With the sad news last week that one of the UKs largest diver training centres Scuba Pursuits had gone into administration does the industry need to take note? Is this just an unfortunate one off or a sign of the health of our industry?
Over the years many established and lots of smaller dive centres fail ever year. It is the natural way of things. However I believe we as an industry can do more to help ourselves. One huge concern I have for our industry is the price of training. When I started Simply Scuba in 1995 the price of a PADI Open Water Diver course was £330 now the same course is advertised at £299 or less. Unless I missed an important announcement the materials, times and effort to train someone well have only increased. We are teaching people a fantastic skill, why does it have to be cheap?
If I were learning to rock climb or hand glide I would definitely not look to do it on the cheap so why do we do it in diving? Maybe we make it too easy to become an instructor so we flood the market with providers and the only way to compete is to pull the price down. Surely the cost of training is directly linked to the quality of the training? If I arrange a staff training session for say first aid at work course which takes about 5 days, in our own classroom with nothing more than an instructor, resus Anne doll and some basic materials that costs the better part of £1000 per person. Why should a 5 day diver course with far more equipment, locations and variation cost a fraction of this? As consumers we all love discounts and no one wants to be ripped off but making a profit is a fundamental skill in running a business of any size. I know people used to refer to me running a dive centre as a hobby job. Although for the people doing it, it is a hobby but the professionals running and organising dives it is definitely a job, a great job but definitely a job. Long hours, hard work, and responsibility. It's not all about diving and sun bathing like you see in the adverts!
I am not sure divers as a whole want stuff at the cheapest possible price (admittedly some do), I think people want great value. Great value and being the cheapest are not the same thing. Recently this blog article was shared with me via the SITA newsletter I think we all have had these customers but as an industry can we afford to give them what they want? Any small dive centre has a tough time competing. However they have values to offer that others do not, such as personal advice. If you ask a professional for an opinion is it not fair for them to expect to be paid for that advice? They have given up time and money to gain those qualifications and experience. I realise many reading this may be sceptical that the boss of large internet dive retailer is trying to suggest we put up prices. Cards on the table, I would love to raise our prices but we aim to offer great value, and that is balance between competitive prices, good solid advice, a solid financial stable organisation and being a good company to deal with. Anyone can advertise a cheap price that's the easy bit. However a bit like convenience stores near big supermarkets, local dive stores need to play to their strengths if they are to survive. They may have to charge a little more for the same products but if we want that pop in store there in six months’ time we have to support them.

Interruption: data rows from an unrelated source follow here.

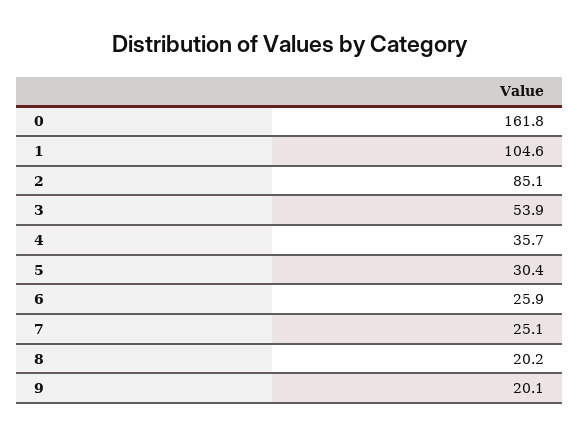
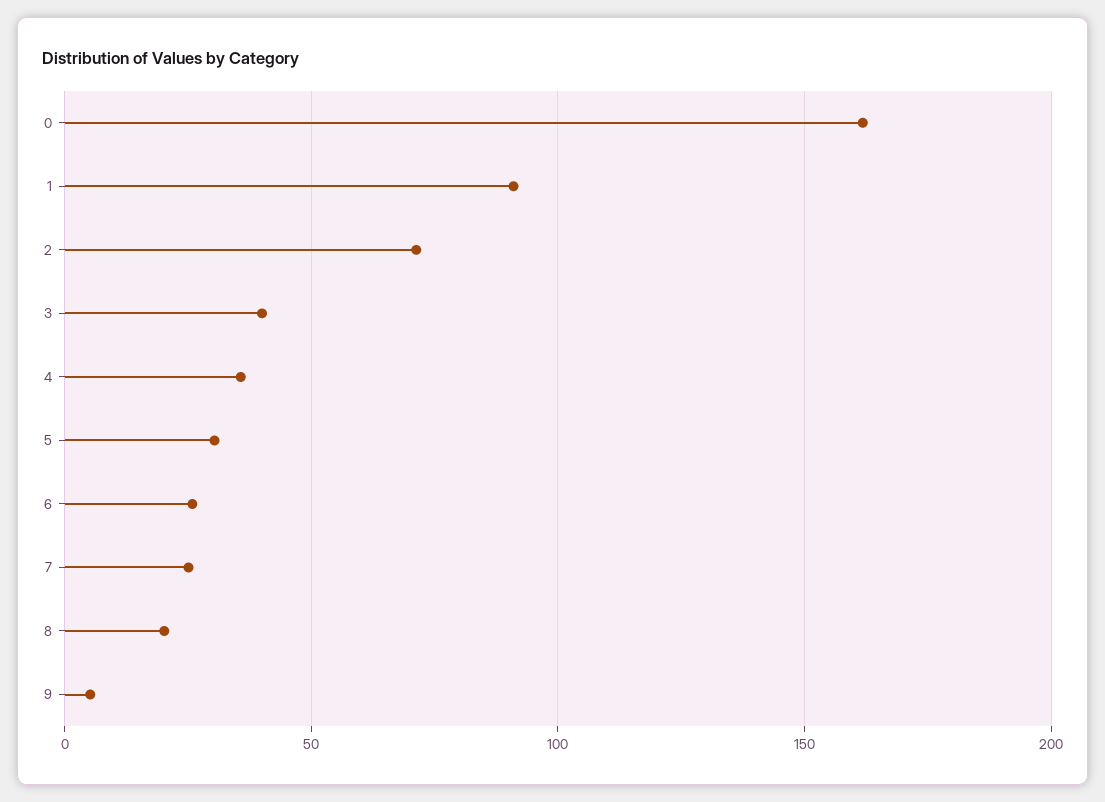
  {
    "0": 161.8,
-   "1": 104.6,
+   "1": 90,
-   "2": 85.1,
+   "2": 70,
-   "3": 53.9,
+   "3": 40,
    "4": 35.7,
    "5": 30.4,
    "6": 25.9,
    "7": 25.1,
    "8": 20.2,
-   "9": 20.1
+   "9": 5
  }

We can't do air fills by post! I don't want to end this effectively criticising my own business! Obviously I believe in the business model I operate and see many advantages in it. We have a growing customer base but I also want and need a strong diver base and industry to support my business. I don't have the attitude of I want it all, I am keen as an industry we increase the size of the pie rather than the individual slice each company fights for. The loss of any dive schools and dive centres is not to be welcomed in any way.